Even though today it is impossible to ascertain the full extent of Serle’s writings for and on behalf of the town during his tenure as common clerk of Sandwich, among the books he contributed to or produced are the admissions register of St John’s hospital, the first of the great civic year books, and a composite register of St Bartholomew’s hospital. Each is valuable as an indicator of his contribution to the written heritage of the town, as well as to the processes in which he was engaged as he fulfilled his duties. Furthermore each offers evidence of different aspects of these activities, including the level of his own intervention through such matters as scribal decoration and choice of material; and in broad terms the St John’s register has the least, that from St Bartholomew’s the most.

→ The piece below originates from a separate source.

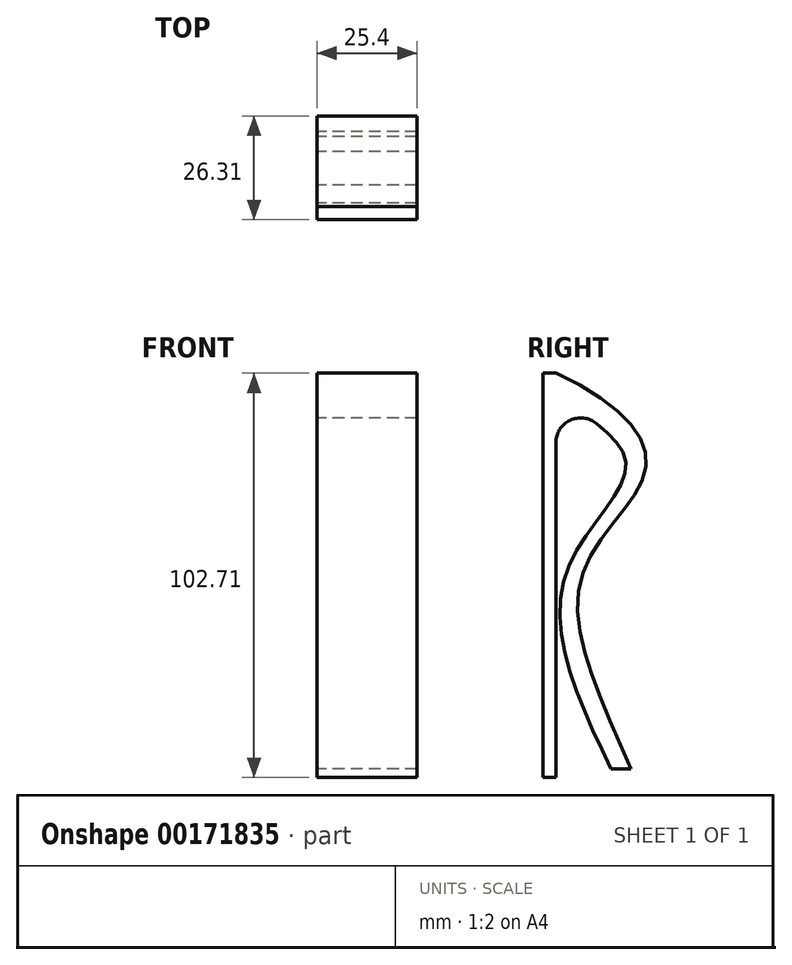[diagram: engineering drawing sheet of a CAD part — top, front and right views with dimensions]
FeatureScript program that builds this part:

Taking the latter, now preserved in a slim leather-bound volume, Serle’s paper book is divided into three sections: copies of over seventy deeds (1227–1445), a copied rental from 1427, and the hospital ordinances copied from the town custumal. So what might have prompted Serle to create a register at St Bartholomew’s hospital near the end of his tenure as common clerk and almost a decade after he had become a brother at the hospital? Interestingly, both the rental and hospital ordinances have headings and are begun on a fresh page but this layout is not used for the deeds which may indicate that part of the original has been lost. Yet, perhaps of even greater interest, unlike some cartularies he does not appear to have ordered the deeds either by parish or chronologically (except very broadly), which may have made it difficult to use by the hospital authorities thereafter unless the order was already well known.

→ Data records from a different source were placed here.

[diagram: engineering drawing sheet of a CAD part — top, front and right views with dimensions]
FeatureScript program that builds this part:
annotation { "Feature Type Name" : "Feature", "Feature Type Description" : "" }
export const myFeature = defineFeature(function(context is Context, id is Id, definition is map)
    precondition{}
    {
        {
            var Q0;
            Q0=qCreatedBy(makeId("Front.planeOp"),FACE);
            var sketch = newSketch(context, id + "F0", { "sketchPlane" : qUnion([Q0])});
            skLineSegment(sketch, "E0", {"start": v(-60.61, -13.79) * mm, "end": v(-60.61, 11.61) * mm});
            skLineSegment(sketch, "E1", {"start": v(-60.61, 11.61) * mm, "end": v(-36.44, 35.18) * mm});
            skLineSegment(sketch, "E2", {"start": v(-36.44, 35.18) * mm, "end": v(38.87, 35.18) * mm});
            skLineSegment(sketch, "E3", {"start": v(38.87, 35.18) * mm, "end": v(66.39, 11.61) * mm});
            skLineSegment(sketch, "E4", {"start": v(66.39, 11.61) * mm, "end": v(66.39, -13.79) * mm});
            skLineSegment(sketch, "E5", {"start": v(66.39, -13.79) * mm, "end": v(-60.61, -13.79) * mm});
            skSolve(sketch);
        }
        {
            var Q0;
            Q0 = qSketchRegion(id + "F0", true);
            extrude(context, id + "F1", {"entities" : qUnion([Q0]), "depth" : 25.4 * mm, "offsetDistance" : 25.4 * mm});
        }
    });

Looking at the section on the hospital regulations, whereas Serle would have referred to documents held in the hospital’s own archive for the other two sections of his register, the writing of these ordinances probably led him to examine the custumals in the civic records, his copy following the regulations as they are in the town archive. His retention of Latin for the regulations, as well as for the earlier parts of the register, at a time when he himself had introduced English into the town’s year book is interesting. Although there is little to indicate his motives, it is possible that he sought to stress the hospital’s ancient foundation, its authority and its significance as a responsible charitable institution. Furthermore, like the rental preamble his copying of the ordinances emphasised the role of the mayor and jurats in the good governance of St Bartholomew’s.

Thus what at first glance looks to be a very unpromising administrative manuscript is instead, I think, a valuable way in to researching ideas about the work of late medieval clerks and the uses of writing in urban society. Moreover it would indicate, I believe, that the mayor’s offer of a corrody in 1449 was not misplaced and that Serle did indeed provide good labour during his long service as Sandwich’s common clerk.